Fachmesse: Hypermotion setzt 2021 auf hybrides Veranstaltungskonzept

Im Fokus der Leistungsschau stehen die Themen Hyperloop, intelligente Supply Chains, urbane Logistik und Mobilität sowie alternative Antriebe.

Die Hypermotion 2021 verfolgt ein hybrides Messekonzept: Die Ausstellungen und Konferenzen finden auf dem Messegelände in Frankfurt statt, können aber auch über eine digitale Plattform mitverfolgt werden. (Foto: Messe Frankfurt)
Die Hypermotion 2021 verfolgt ein hybrides Messekonzept: Die Ausstellungen und Konferenzen finden auf dem Messegelände in Frankfurt statt, können aber auch über eine digitale Plattform mitverfolgt werden. (Foto: Messe Frankfurt)
Sandra Lehmann

Die Messe Frankfurt Exhibition GmbH hat am 28. Juli im Rahmen einer virtuellen Pressekonferenz das Konzept für die Hypermotion 2021 vorgestellt, die vom 14. bis 16. September dieses Jahres gemeinsam mit der Automechanika in Frankfurt am Main sowie digital stattfinden soll. Das hybride Veranstaltungskonzept, das ein Live-Angebot auf dem Messegelände Frankfurt sowie einen Onlineteil umfasst, soll nach Angaben der Macher einen Mix aus Leistungsschau und Konferenzen abbilden. Im thematischen Fokus stünden in diesem Jahr Trends und Innovationen aus den Bereichen Hyperloop, Urbane Logistik und Mobilität, alternative Antriebe sowie intelligente Lieferketten. Innerhalb dieser vier Bereiche möchten die Veranstalter vor Ort und im Internet Diskussionen ermöglichen sowie Unternehmen, Start-ups, Anwendern und Investoren einen Rahmen zum Netzwerken und zum gegenseitigen Austausch zur Verfügung stellen.

Neues Konferenzkonzept

Dazu hat die Messe Frankfurt nach eigenen Angaben das Konferenzprogramm neu aufgesetzt. Neben den bereits bestehenden Formaten „smc – Smart Mobility and Green Cities Conference“ sowie dem „Hypermotion Lab“, sind 2021 die „scalex – Supply Chain + Logistics Excellence Conference“ sowie die „hyperloop conference“ neu im Portfolio. Alle vier Veranstaltungen, die sich jeweils auf die vier Kernthemen der Messe beziehen, sollen Podiumsdiskussionen, Vorträge, Tech Talks, Think Tanks sowie Start-up Pitches beinhalten und sich gegenseitig ergänzen.

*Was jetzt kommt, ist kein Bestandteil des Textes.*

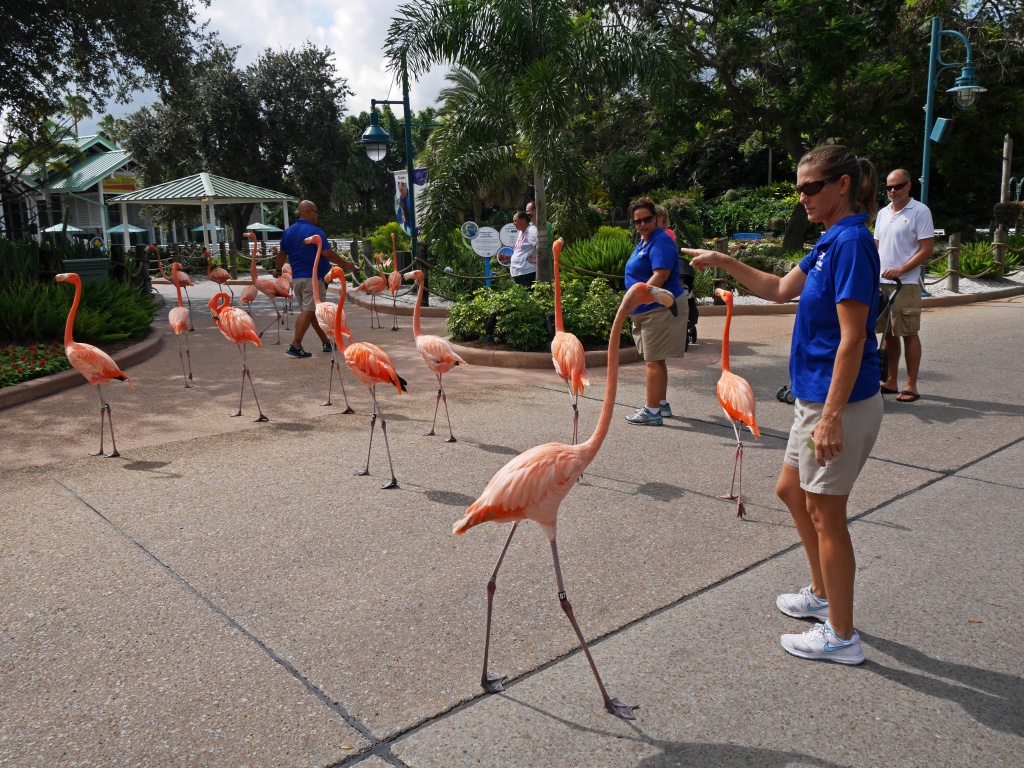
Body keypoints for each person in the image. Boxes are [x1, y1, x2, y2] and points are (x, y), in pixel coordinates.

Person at [684, 145, 883, 665]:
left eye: (812, 187)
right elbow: (777, 289)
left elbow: (853, 337)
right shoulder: (827, 242)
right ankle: (821, 596)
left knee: (827, 514)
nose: (803, 197)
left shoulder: (853, 243)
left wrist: (833, 415)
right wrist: (724, 261)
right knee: (790, 491)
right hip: (813, 399)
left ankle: (842, 636)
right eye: (799, 188)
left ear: (843, 185)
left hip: (836, 401)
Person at [623, 197, 688, 426]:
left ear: (656, 218)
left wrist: (634, 300)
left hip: (658, 308)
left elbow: (659, 277)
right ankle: (661, 404)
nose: (642, 224)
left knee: (653, 360)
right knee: (656, 359)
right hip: (646, 308)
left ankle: (652, 412)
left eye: (647, 219)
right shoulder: (646, 240)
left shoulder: (660, 241)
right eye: (637, 221)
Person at [875, 168, 934, 402]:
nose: (892, 191)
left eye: (897, 186)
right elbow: (877, 246)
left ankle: (911, 385)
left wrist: (901, 270)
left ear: (909, 186)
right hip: (881, 282)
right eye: (889, 187)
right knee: (889, 334)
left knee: (908, 332)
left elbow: (926, 248)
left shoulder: (920, 211)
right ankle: (891, 381)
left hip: (906, 283)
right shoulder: (882, 213)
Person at [275, 200, 356, 358]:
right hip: (312, 280)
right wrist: (346, 264)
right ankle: (295, 345)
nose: (318, 215)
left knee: (312, 312)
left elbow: (282, 254)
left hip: (297, 279)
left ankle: (325, 341)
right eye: (316, 211)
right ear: (309, 212)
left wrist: (278, 270)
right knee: (309, 311)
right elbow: (327, 253)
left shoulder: (288, 232)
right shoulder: (316, 232)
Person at [509, 210, 538, 288]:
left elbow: (542, 244)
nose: (513, 223)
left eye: (515, 221)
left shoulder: (531, 230)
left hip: (527, 272)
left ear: (523, 221)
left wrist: (539, 259)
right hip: (519, 272)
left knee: (528, 297)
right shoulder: (521, 232)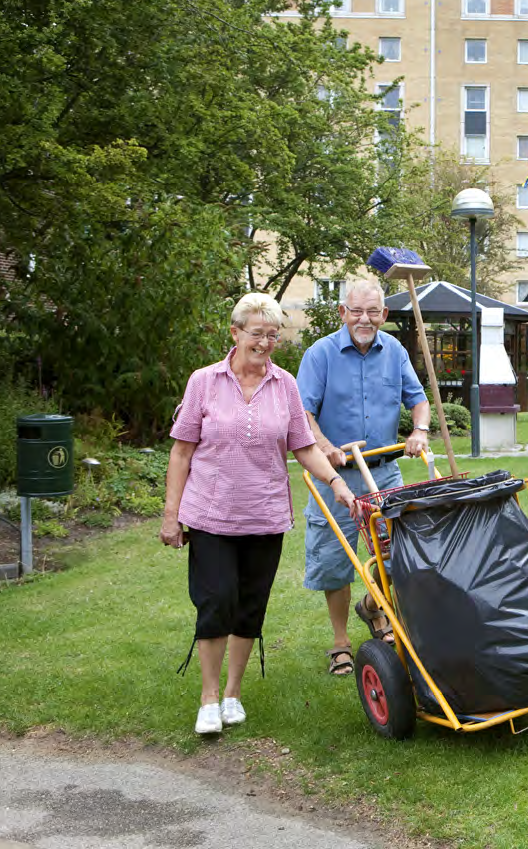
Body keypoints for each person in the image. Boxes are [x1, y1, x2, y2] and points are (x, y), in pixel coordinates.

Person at [161, 293, 357, 735]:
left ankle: (233, 694)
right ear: (235, 333)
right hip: (210, 515)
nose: (265, 343)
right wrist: (171, 514)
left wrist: (337, 484)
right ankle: (208, 698)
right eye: (257, 333)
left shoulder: (284, 384)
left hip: (264, 516)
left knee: (250, 606)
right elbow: (181, 451)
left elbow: (303, 445)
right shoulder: (204, 382)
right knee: (215, 602)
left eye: (273, 335)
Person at [297, 279, 430, 676]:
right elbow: (303, 414)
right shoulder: (320, 354)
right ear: (342, 312)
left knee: (397, 556)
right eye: (356, 311)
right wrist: (323, 445)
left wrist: (419, 431)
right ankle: (340, 643)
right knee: (335, 561)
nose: (364, 319)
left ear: (384, 315)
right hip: (334, 475)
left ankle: (374, 609)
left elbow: (418, 400)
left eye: (373, 312)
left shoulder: (395, 352)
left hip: (384, 471)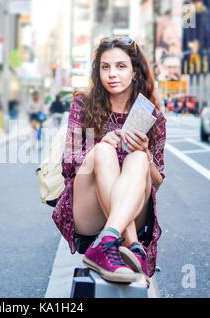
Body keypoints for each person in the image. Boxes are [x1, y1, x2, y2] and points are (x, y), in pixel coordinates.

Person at [52, 37, 167, 283]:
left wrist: (146, 154)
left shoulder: (152, 116)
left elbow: (157, 182)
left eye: (121, 66)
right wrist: (103, 143)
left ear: (135, 72)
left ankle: (108, 240)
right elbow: (69, 164)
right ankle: (131, 244)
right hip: (88, 208)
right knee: (103, 152)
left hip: (132, 212)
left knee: (138, 158)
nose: (112, 74)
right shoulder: (83, 105)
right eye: (105, 67)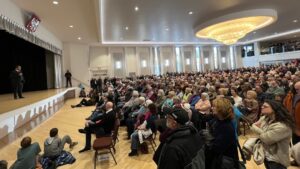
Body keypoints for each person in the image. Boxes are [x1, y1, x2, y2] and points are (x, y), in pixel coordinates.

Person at [248, 100, 293, 169]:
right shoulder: (266, 118)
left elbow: (266, 139)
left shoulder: (282, 126)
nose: (262, 107)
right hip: (267, 155)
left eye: (265, 106)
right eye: (262, 105)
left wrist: (254, 127)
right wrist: (255, 127)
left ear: (274, 109)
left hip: (277, 159)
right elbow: (256, 126)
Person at [205, 98, 239, 169]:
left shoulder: (227, 126)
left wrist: (208, 139)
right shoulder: (218, 120)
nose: (212, 108)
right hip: (219, 157)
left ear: (221, 109)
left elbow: (217, 148)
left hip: (224, 160)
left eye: (214, 106)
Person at [283, 80, 300, 145]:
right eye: (297, 89)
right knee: (293, 145)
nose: (297, 91)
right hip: (291, 125)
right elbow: (284, 107)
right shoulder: (290, 96)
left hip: (298, 126)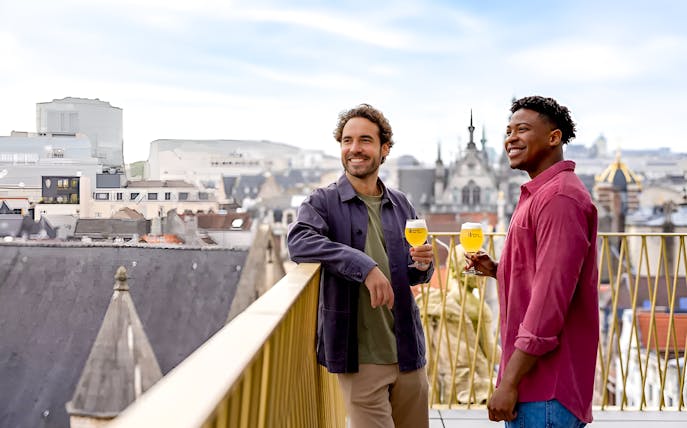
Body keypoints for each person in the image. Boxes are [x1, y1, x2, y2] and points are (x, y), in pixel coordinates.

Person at [287, 104, 434, 428]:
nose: (355, 149)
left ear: (384, 149)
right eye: (347, 140)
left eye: (365, 140)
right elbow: (299, 242)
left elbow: (413, 270)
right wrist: (363, 266)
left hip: (409, 352)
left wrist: (423, 264)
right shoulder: (322, 201)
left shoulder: (401, 203)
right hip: (361, 359)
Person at [467, 96, 599, 427]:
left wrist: (508, 382)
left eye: (522, 129)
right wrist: (500, 271)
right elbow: (547, 276)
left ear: (554, 137)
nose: (510, 138)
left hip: (545, 388)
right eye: (508, 130)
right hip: (538, 385)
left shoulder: (559, 199)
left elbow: (548, 304)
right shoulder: (543, 192)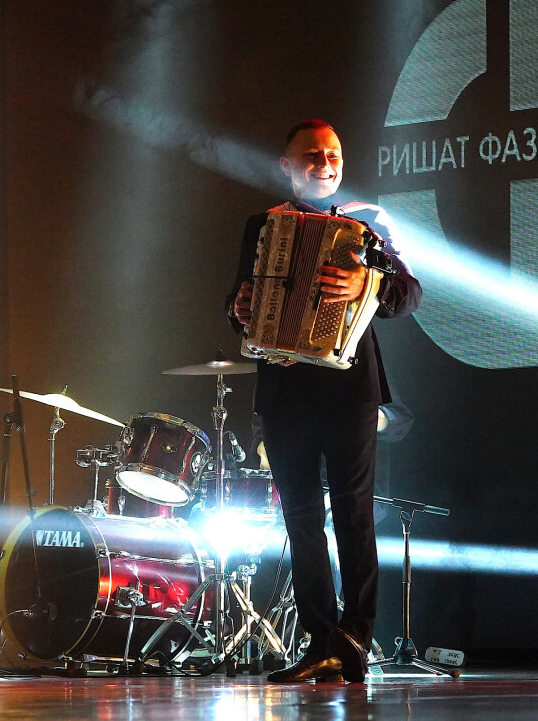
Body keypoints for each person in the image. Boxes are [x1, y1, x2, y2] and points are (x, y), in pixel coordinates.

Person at [226, 120, 422, 683]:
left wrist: (368, 284)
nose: (326, 163)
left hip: (348, 389)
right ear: (287, 165)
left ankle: (354, 637)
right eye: (313, 155)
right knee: (301, 517)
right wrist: (239, 307)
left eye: (333, 154)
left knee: (353, 515)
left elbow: (409, 294)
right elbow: (240, 297)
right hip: (285, 387)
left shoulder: (367, 225)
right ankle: (319, 642)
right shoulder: (263, 224)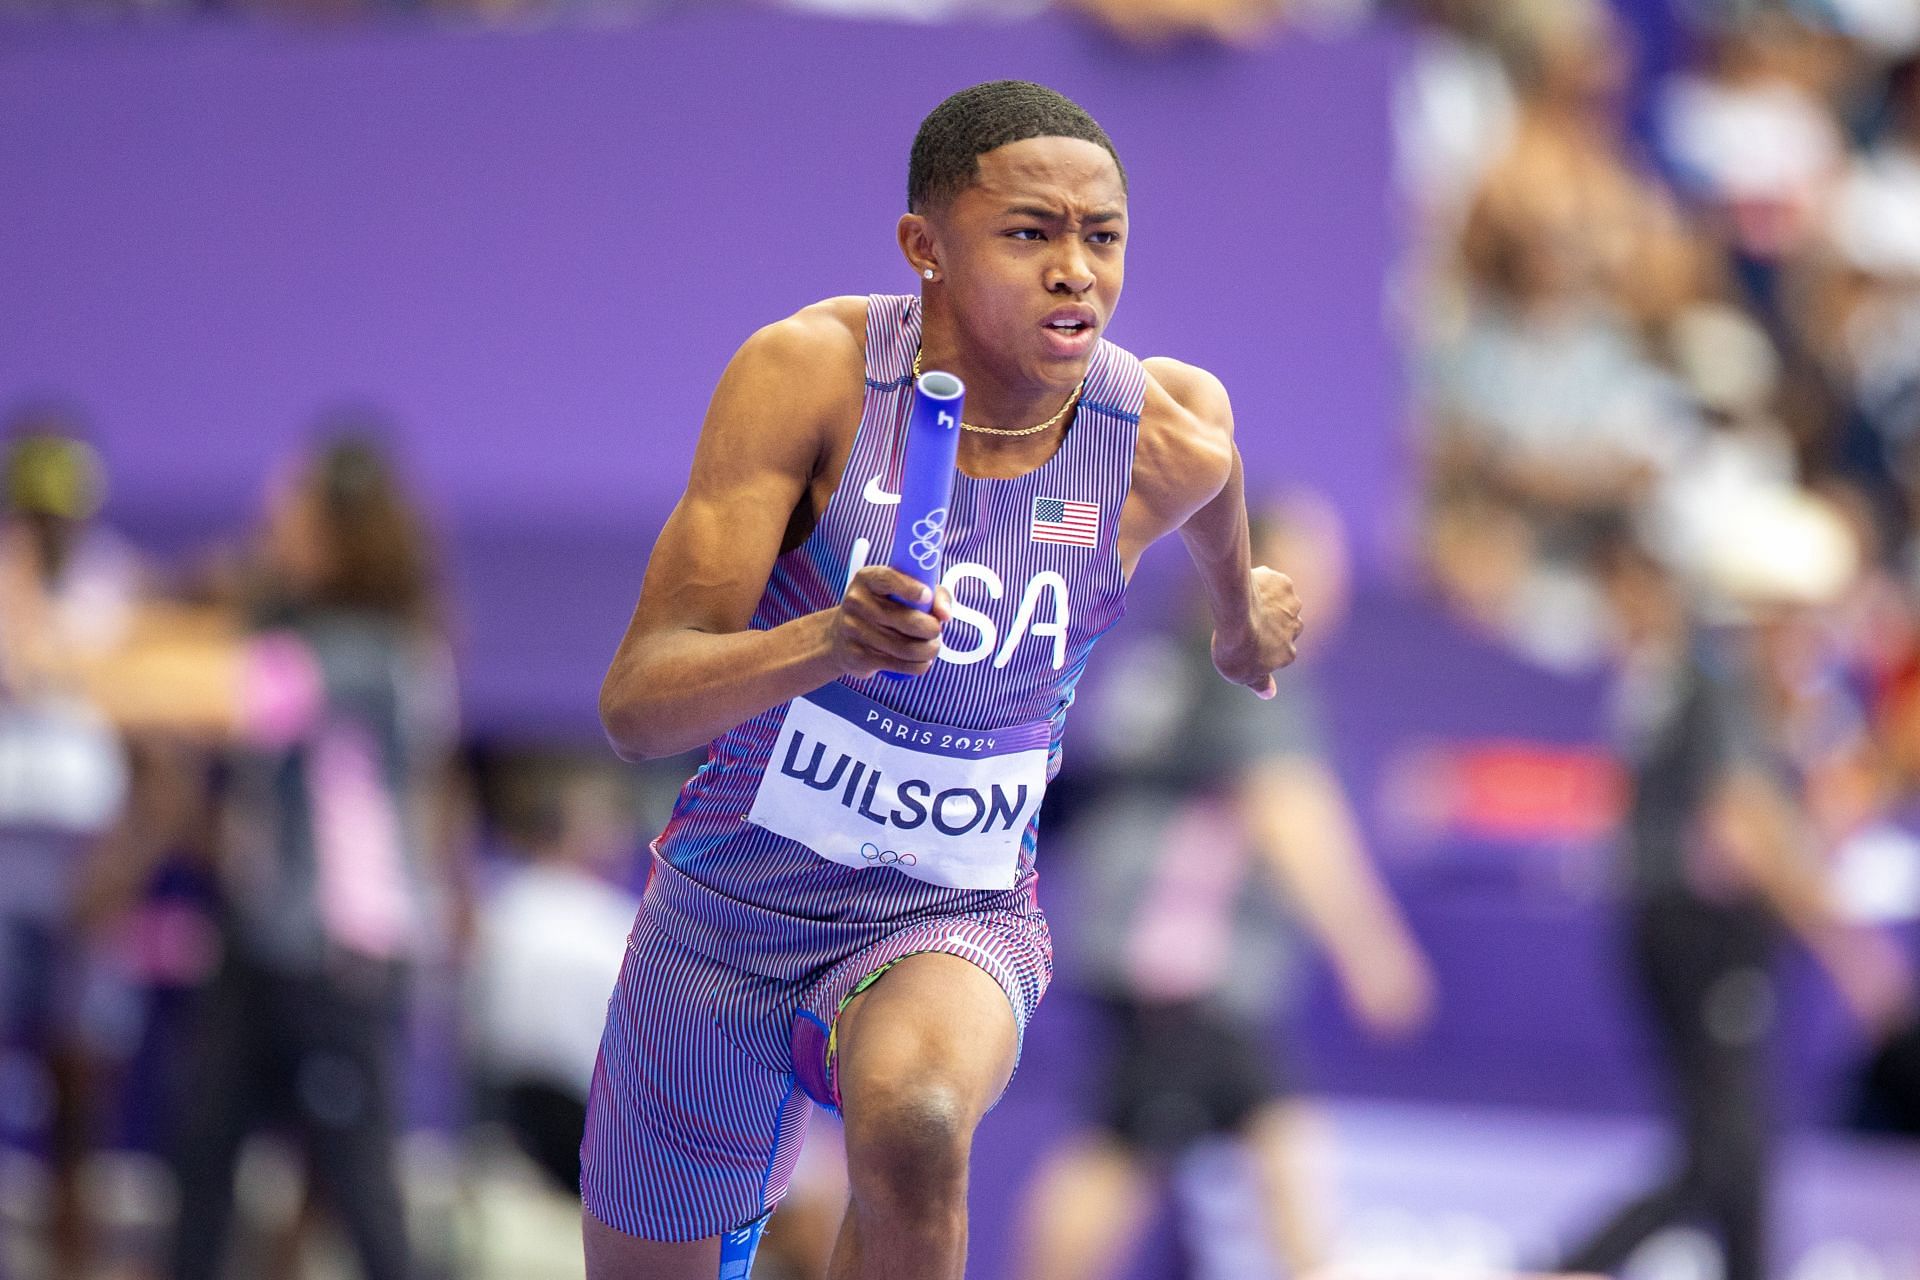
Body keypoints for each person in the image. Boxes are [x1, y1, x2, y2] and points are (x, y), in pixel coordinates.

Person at [585, 80, 1302, 1280]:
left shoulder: (1163, 427)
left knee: (915, 1119)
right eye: (1031, 232)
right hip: (723, 919)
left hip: (951, 910)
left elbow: (1220, 483)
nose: (1077, 269)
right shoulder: (807, 377)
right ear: (923, 245)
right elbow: (636, 704)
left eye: (1104, 235)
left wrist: (1239, 620)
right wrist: (828, 641)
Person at [1014, 499, 1433, 1280]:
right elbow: (1289, 809)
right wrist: (1373, 952)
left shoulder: (1167, 657)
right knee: (1121, 1146)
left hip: (1139, 939)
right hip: (1181, 954)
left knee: (1278, 1128)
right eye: (1313, 567)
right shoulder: (1249, 658)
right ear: (1255, 569)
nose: (1330, 591)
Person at [1555, 501, 1912, 1280]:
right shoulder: (1717, 677)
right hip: (1699, 937)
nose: (1823, 635)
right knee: (1724, 1155)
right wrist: (1852, 953)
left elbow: (1805, 820)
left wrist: (1864, 773)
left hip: (1697, 934)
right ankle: (1556, 1269)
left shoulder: (1760, 696)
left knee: (1739, 1163)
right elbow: (1742, 832)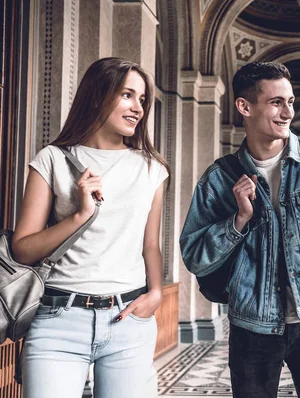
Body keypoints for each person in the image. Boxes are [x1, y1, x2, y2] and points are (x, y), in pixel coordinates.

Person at [180, 61, 300, 398]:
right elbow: (194, 257)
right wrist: (238, 221)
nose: (288, 112)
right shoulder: (219, 178)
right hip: (252, 327)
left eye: (290, 101)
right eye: (276, 102)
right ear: (245, 107)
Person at [12, 57, 169, 398]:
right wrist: (80, 215)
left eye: (142, 100)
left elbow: (150, 245)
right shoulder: (52, 159)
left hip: (128, 319)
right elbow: (22, 248)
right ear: (98, 96)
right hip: (58, 318)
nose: (138, 108)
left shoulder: (151, 169)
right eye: (127, 95)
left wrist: (155, 293)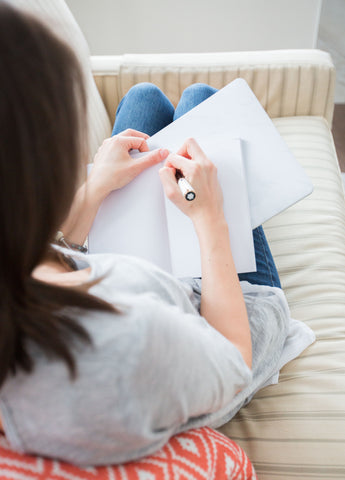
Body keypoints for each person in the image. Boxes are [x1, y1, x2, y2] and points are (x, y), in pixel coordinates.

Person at [0, 3, 315, 467]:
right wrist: (210, 218)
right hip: (229, 314)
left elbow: (47, 256)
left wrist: (95, 189)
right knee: (200, 102)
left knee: (144, 99)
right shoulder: (131, 342)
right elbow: (232, 362)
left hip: (131, 278)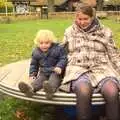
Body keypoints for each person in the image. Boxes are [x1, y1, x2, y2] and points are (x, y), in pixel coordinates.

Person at [60, 3, 120, 120]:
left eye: (85, 19)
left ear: (92, 17)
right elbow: (61, 53)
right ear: (75, 18)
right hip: (78, 68)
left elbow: (114, 55)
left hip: (102, 68)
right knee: (83, 92)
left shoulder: (105, 31)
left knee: (112, 92)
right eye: (79, 19)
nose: (82, 22)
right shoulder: (69, 31)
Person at [18, 29, 67, 99]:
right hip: (44, 72)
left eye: (47, 43)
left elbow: (63, 58)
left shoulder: (58, 49)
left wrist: (59, 66)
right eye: (41, 43)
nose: (44, 45)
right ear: (37, 43)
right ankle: (30, 89)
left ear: (51, 42)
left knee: (54, 80)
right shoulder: (36, 52)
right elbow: (34, 65)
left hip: (55, 71)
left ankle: (50, 91)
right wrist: (32, 74)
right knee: (39, 80)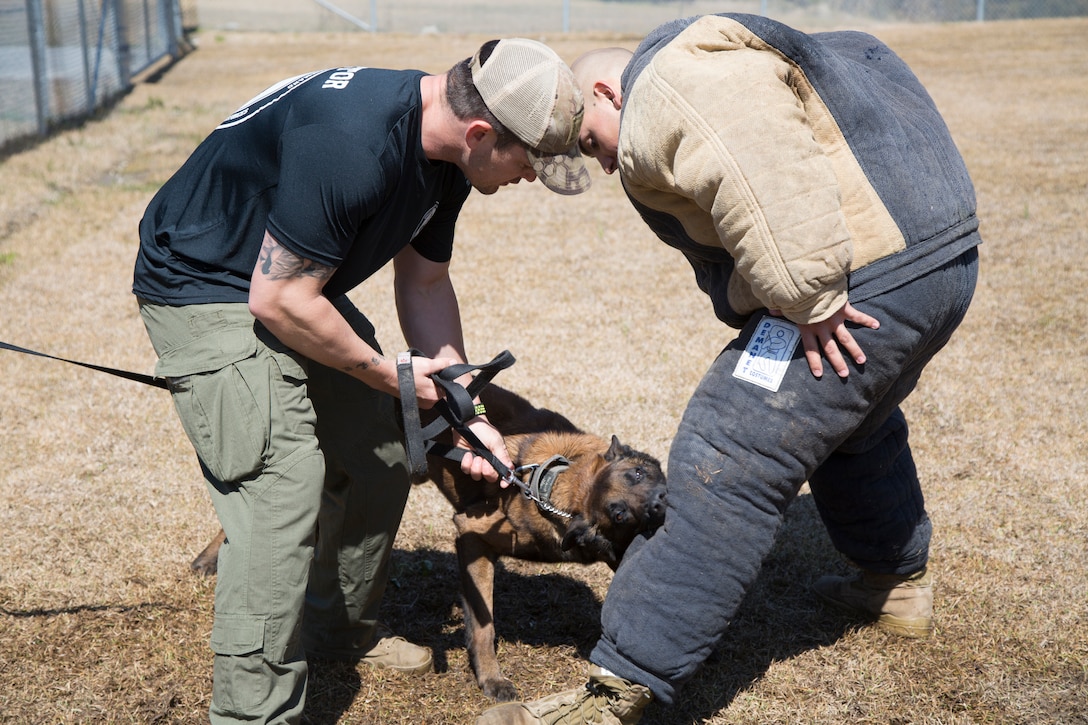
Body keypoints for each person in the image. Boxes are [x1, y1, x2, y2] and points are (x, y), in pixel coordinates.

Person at [478, 13, 980, 724]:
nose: (602, 164)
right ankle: (892, 584)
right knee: (848, 415)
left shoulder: (669, 81)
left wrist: (810, 292)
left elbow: (756, 147)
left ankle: (620, 684)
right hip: (938, 258)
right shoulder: (717, 52)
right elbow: (864, 61)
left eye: (592, 143)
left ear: (606, 93)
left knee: (728, 448)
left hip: (859, 276)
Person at [132, 38, 588, 724]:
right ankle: (252, 712)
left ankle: (336, 628)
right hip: (206, 282)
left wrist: (467, 410)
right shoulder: (356, 145)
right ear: (482, 131)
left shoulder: (447, 157)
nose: (529, 176)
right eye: (528, 159)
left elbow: (424, 278)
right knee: (281, 486)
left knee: (379, 448)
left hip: (285, 278)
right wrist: (388, 372)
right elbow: (278, 300)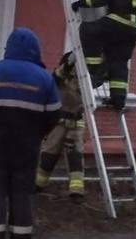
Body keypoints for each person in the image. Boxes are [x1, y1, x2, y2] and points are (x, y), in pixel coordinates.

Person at [0, 28, 61, 239]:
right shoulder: (44, 78)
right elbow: (54, 114)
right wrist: (37, 133)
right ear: (35, 50)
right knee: (22, 194)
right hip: (27, 146)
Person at [35, 51, 85, 203]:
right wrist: (68, 63)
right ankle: (38, 184)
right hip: (59, 123)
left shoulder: (83, 79)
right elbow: (55, 77)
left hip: (76, 124)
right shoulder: (59, 78)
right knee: (49, 155)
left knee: (75, 157)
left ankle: (76, 191)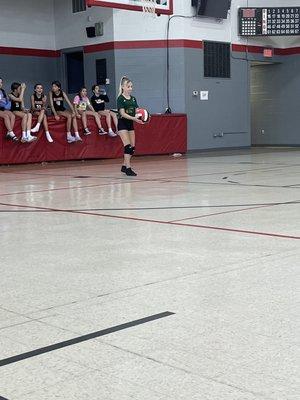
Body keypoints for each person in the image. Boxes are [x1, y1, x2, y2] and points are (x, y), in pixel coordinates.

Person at [117, 76, 144, 176]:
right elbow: (122, 114)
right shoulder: (120, 99)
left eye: (131, 86)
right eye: (128, 86)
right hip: (122, 123)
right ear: (123, 87)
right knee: (127, 147)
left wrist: (142, 115)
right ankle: (128, 168)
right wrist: (134, 118)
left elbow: (136, 110)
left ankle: (124, 166)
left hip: (130, 124)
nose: (130, 88)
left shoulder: (133, 99)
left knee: (132, 148)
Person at [0, 77, 17, 142]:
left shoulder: (2, 91)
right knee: (6, 116)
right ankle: (12, 134)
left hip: (3, 108)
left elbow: (6, 101)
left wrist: (7, 103)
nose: (0, 84)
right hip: (1, 108)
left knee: (12, 116)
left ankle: (8, 133)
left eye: (1, 82)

Darüber hinaus plant der Veranstalter nach eigenen Angaben innerhalb der Fokusthemen unterschiedliche Talkformate und weitere Messeelemente. So sind etwa für den Bereich Hyperloop ein branchenübergreifendes Speed-Networking und sogenannte Masterclasses zur Vertiefung von Themen vorgesehen. Für den Schwerpunkt Urbane Logistik- und Mobilität konfiguriere der Veranstalter derzeit einen Future Mobility Park mit Erlebnisparcours. Das Thema alternative Antriebstechnik werde durch das Talkformat „Energy4Mobility“ im Hypermotion Lab sowie durch einen Future Mobility Marktplatz ergänzt. Im Bereich intelligente Lieferketten plant die Messe Frankfurt nach eigenen Angaben das „Trans4Log Lab“ in Kooperation mit der Logistics Alliance Germany und einen Smart Logistics Marktplatz.

Synergien mit der Automechanika heben

Im Zuge dieses Konzepts möchte die Messe Frankfurt auch Synergien mit der Automechanika heben, die erstmals zeitlich und räumlich mit der Hypermotion zusammen stattfindet. So solle unter andrem der Mehrwert digitaler Lieferketten und virtueller logistischer Produkte für den After-Sales- Automotive Markt deutlich hervorgehoben werden. Darüber hinaus sei der Aufbau einer gemeinsamen digitalen Plattform geplant, auf der Unternehmen ihre Produkte präsentieren und mittels digitalen Matchmakings neu Kontakte knüpfen können. Darüber hinaus biete die Plattform die Möglichkeit via Eins-zu Eins-Videos zu kommunizieren und durch Livestreams interaktiv an den Konferenzen teilzunehmen.

Für den Besuch auf dem Messegelände in Frankfurt gibt es dem Veranstalter zufolge sowohl für die Hypermotion als auch für die Automechanika ein umfassendes Hygienekonzept, dass die Messe Frankfurt nach Eigenangaben bereits im Juli bei mehreren Veranstaltungen umgesetzt hat.